Task goal ->
Search the records for the word "CROSS" and pick out every line that has it.

Collected data entries:
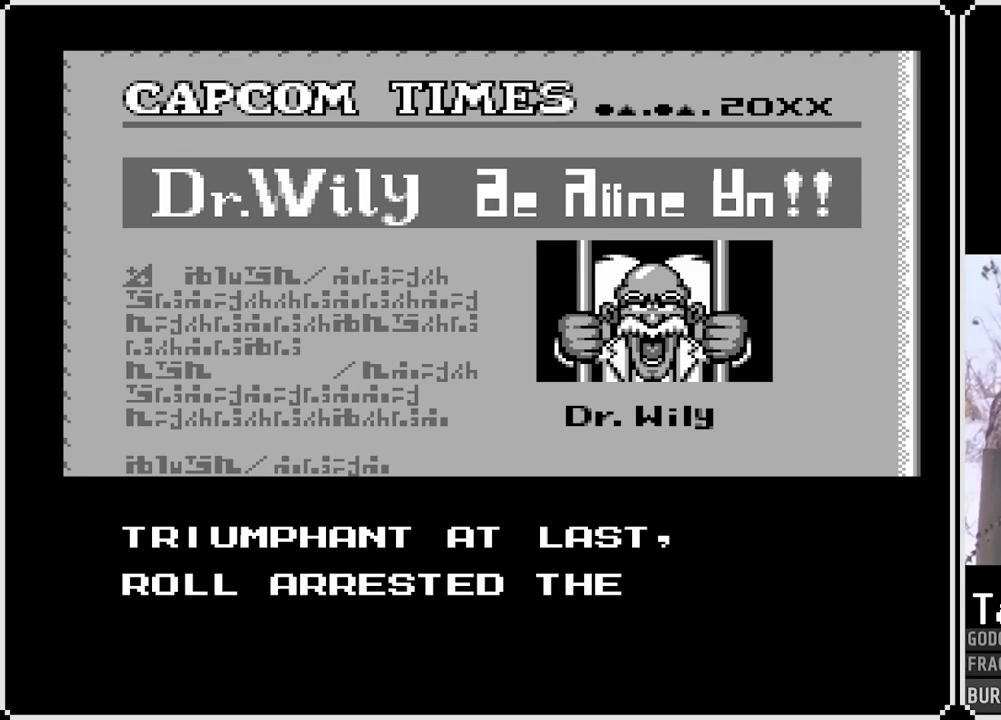
Gameplay with a controller (PlayStation layout); each line is a JSON object with the inputs held at the frame after it. "events" lists button and stick changes between this image and that frame as [ms after this image, input, new state], when the widget could be followed in between. Not read: L3 R3.
{"buttons": [], "left_stick": "center", "right_stick": "center", "events": [[150, "CROSS", "down"], [300, "CROSS", "up"]]}
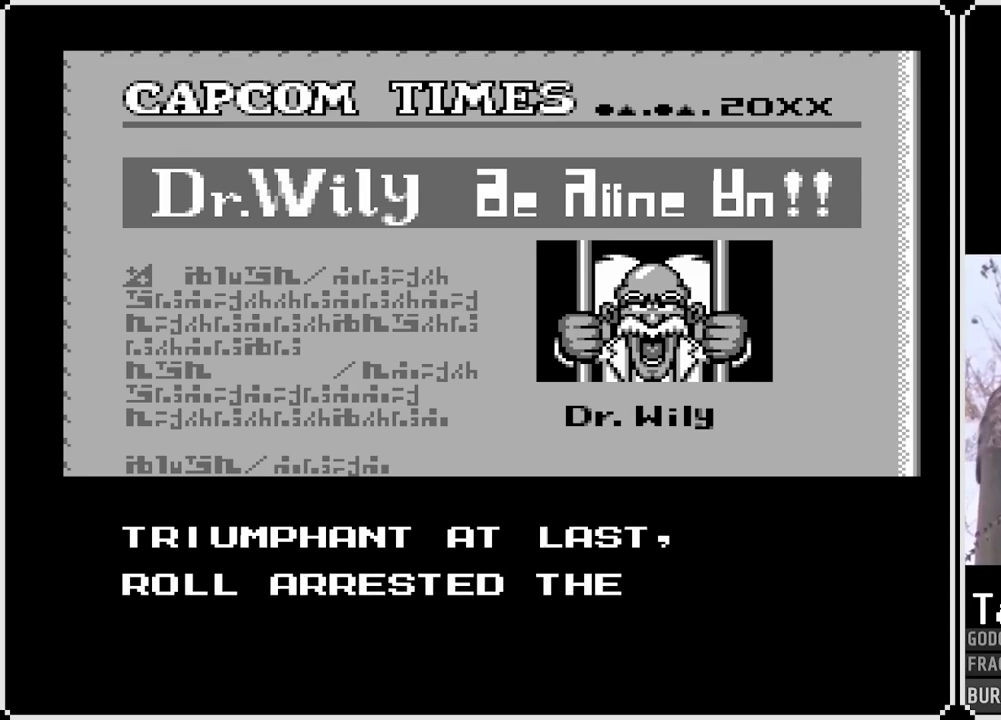
{"buttons": [], "left_stick": "center", "right_stick": "center", "events": []}
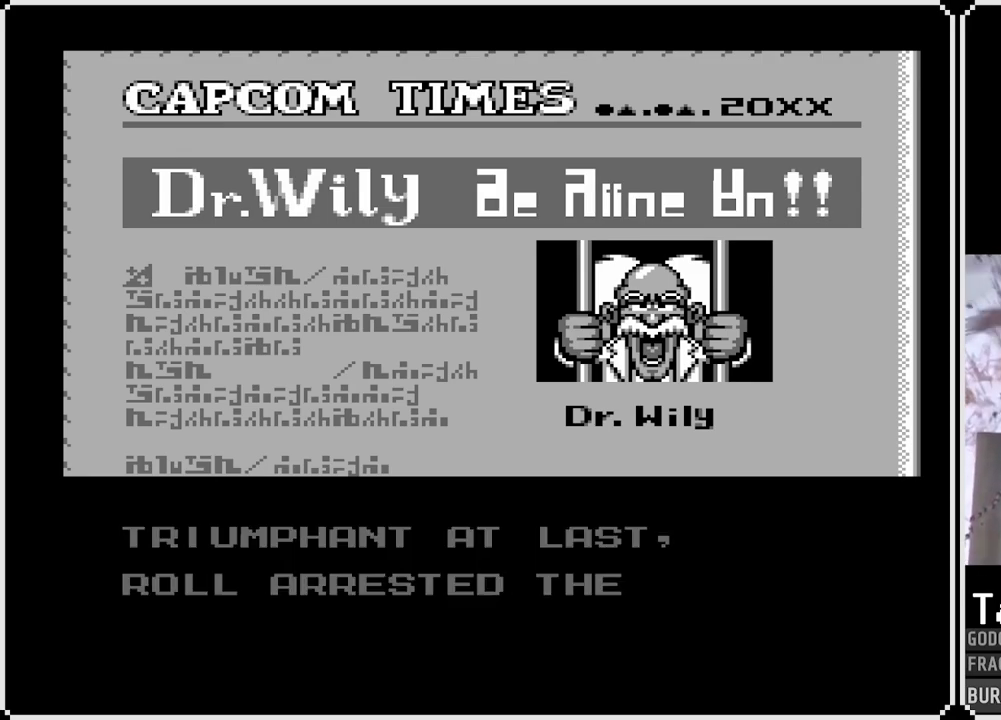
{"buttons": ["CROSS"], "left_stick": "center", "right_stick": "center", "events": [[67, "CROSS", "down"]]}
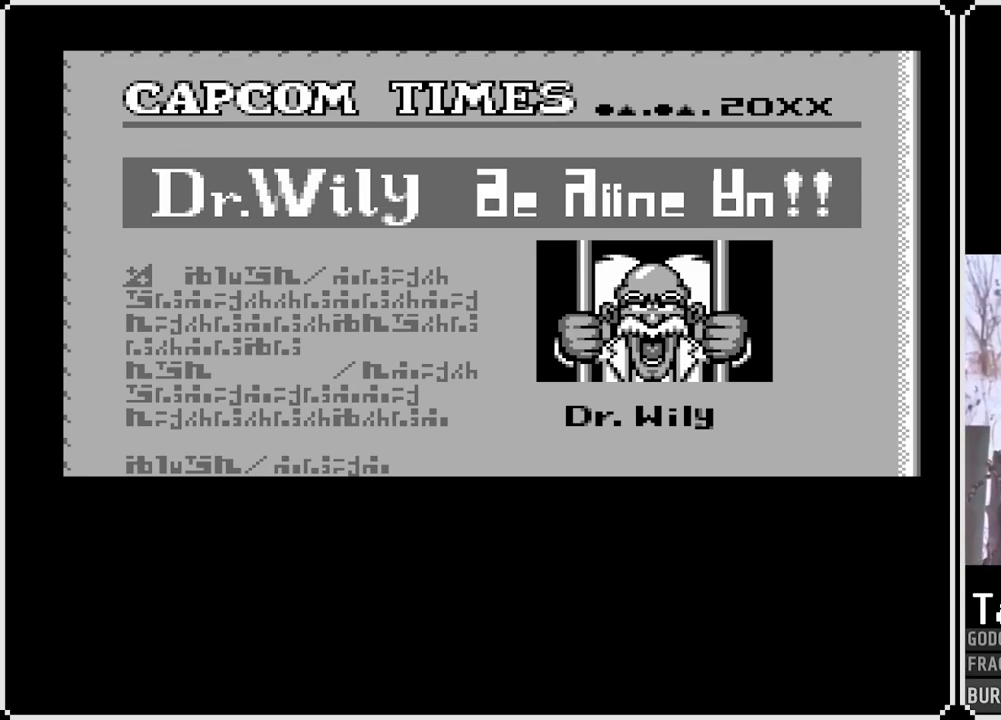
{"buttons": ["CROSS"], "left_stick": "center", "right_stick": "center", "events": []}
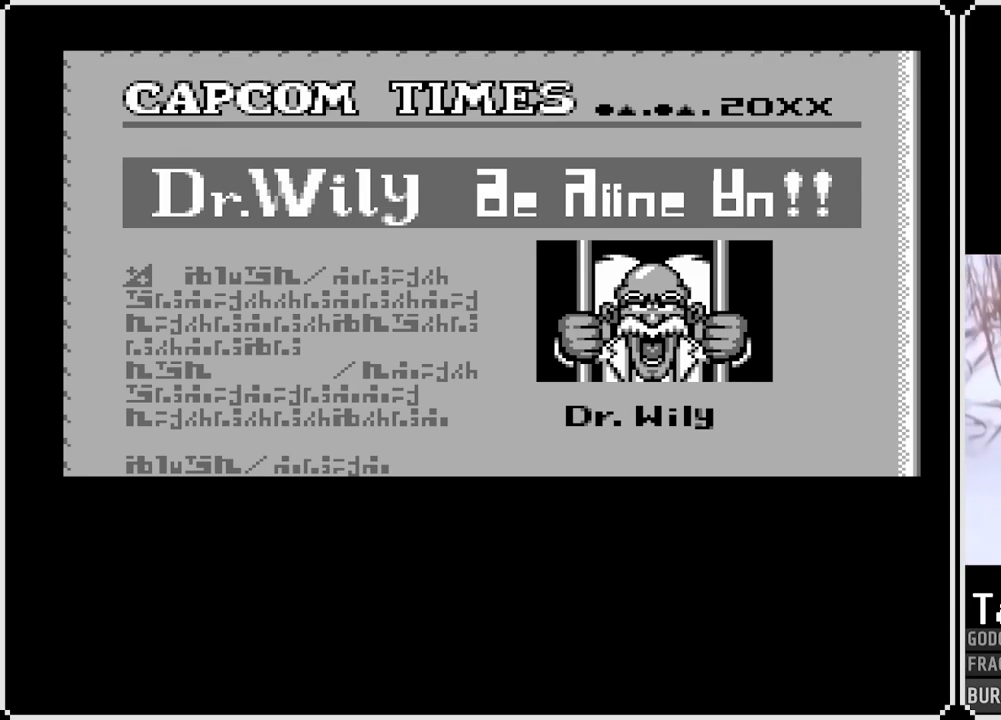
{"buttons": [], "left_stick": "center", "right_stick": "center", "events": [[17, "CROSS", "up"]]}
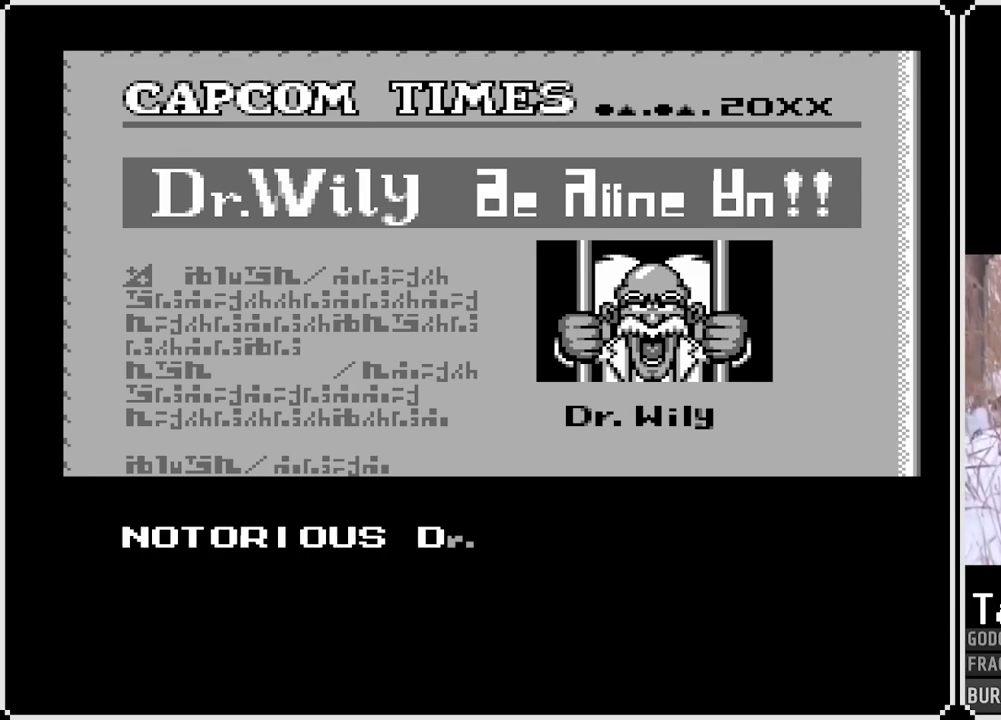
{"buttons": [], "left_stick": "center", "right_stick": "center", "events": []}
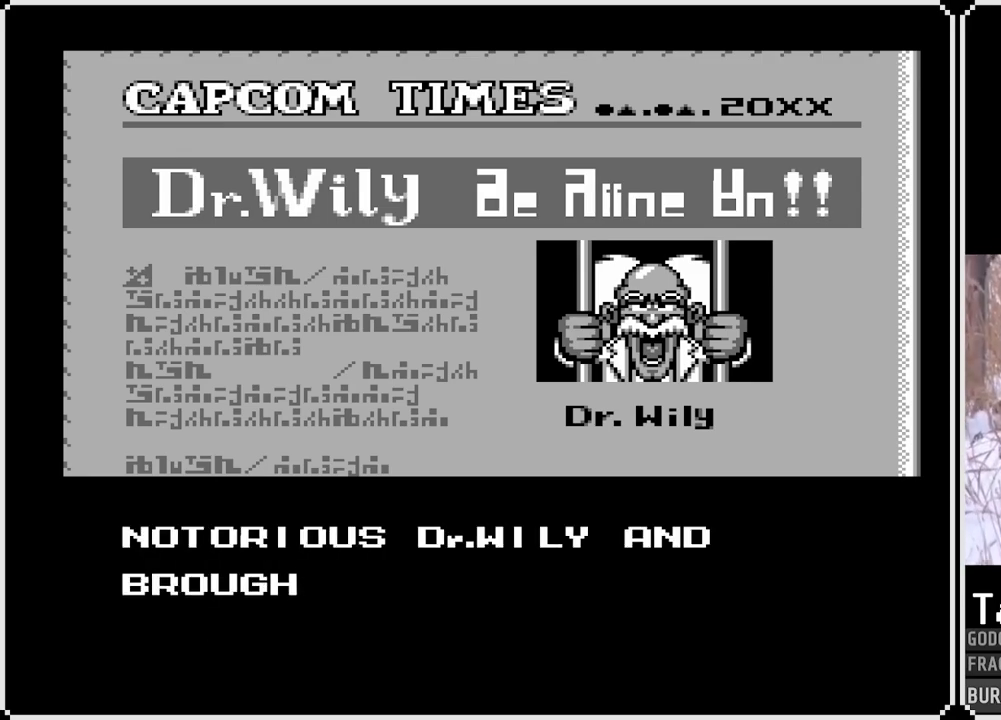
{"buttons": [], "left_stick": "center", "right_stick": "center", "events": []}
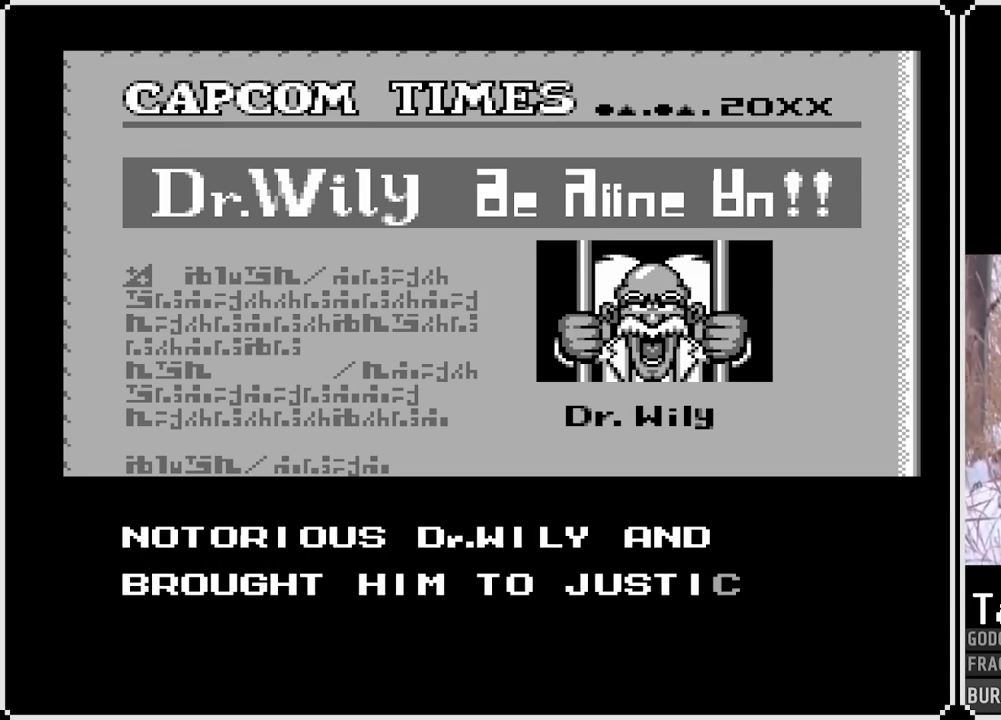
{"buttons": [], "left_stick": "center", "right_stick": "center", "events": []}
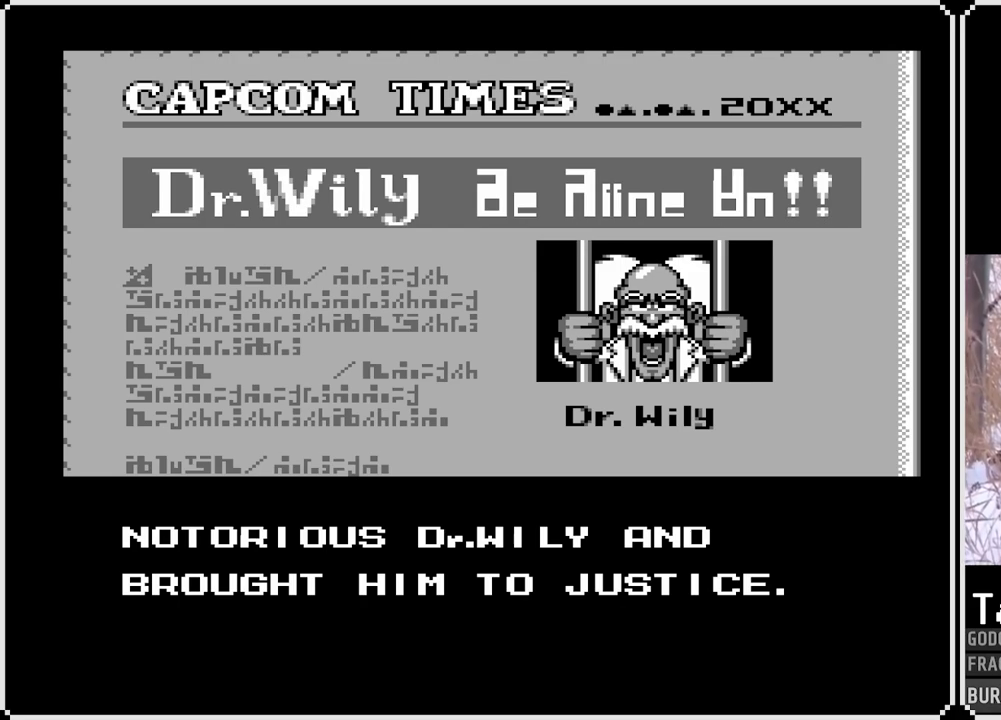
{"buttons": [], "left_stick": "center", "right_stick": "center", "events": []}
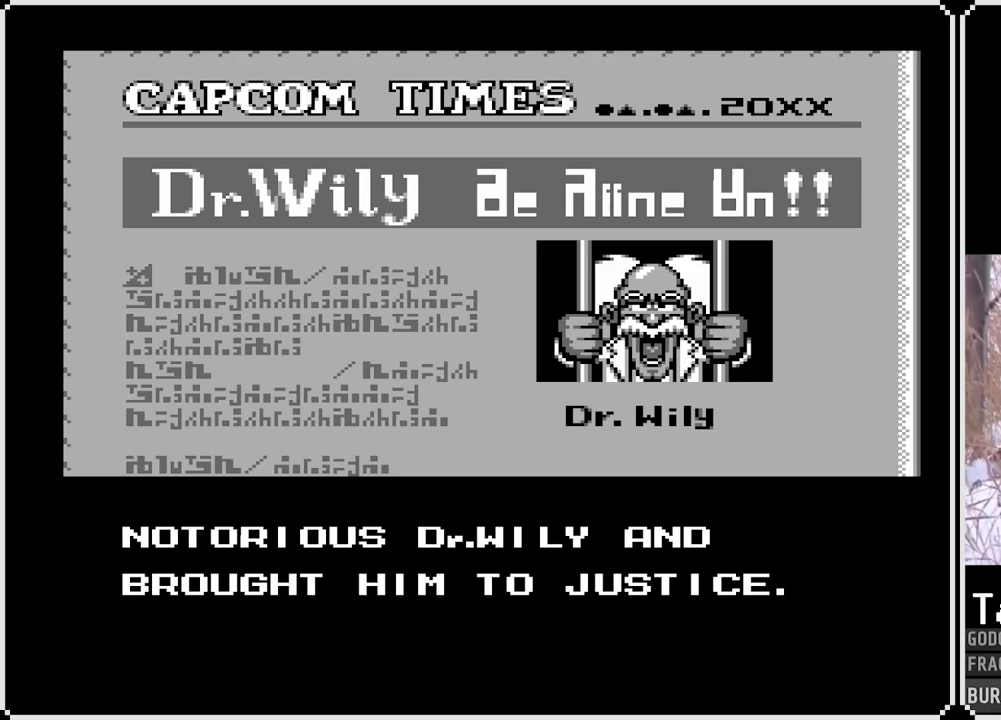
{"buttons": [], "left_stick": "center", "right_stick": "center", "events": []}
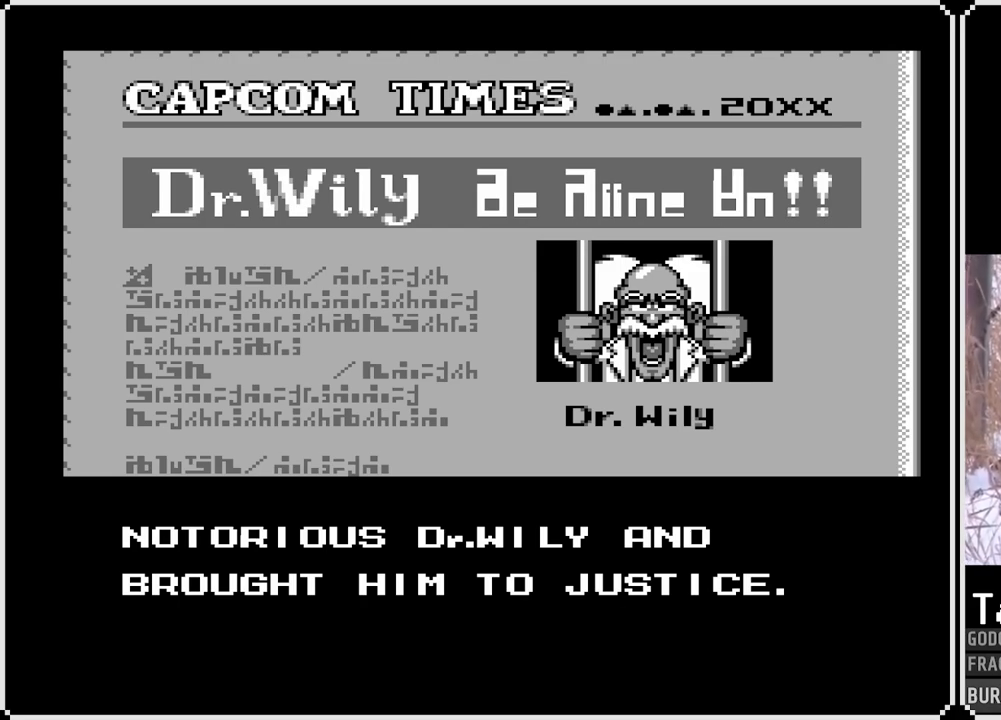
{"buttons": [], "left_stick": "center", "right_stick": "center", "events": []}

Result of this task ->
{"buttons": [], "left_stick": "center", "right_stick": "center", "events": [[150, "CROSS", "down"], [300, "CROSS", "up"]]}
{"buttons": ["CROSS"], "left_stick": "center", "right_stick": "center", "events": [[67, "CROSS", "down"]]}
{"buttons": ["CROSS"], "left_stick": "center", "right_stick": "center", "events": []}
{"buttons": [], "left_stick": "center", "right_stick": "center", "events": [[17, "CROSS", "up"]]}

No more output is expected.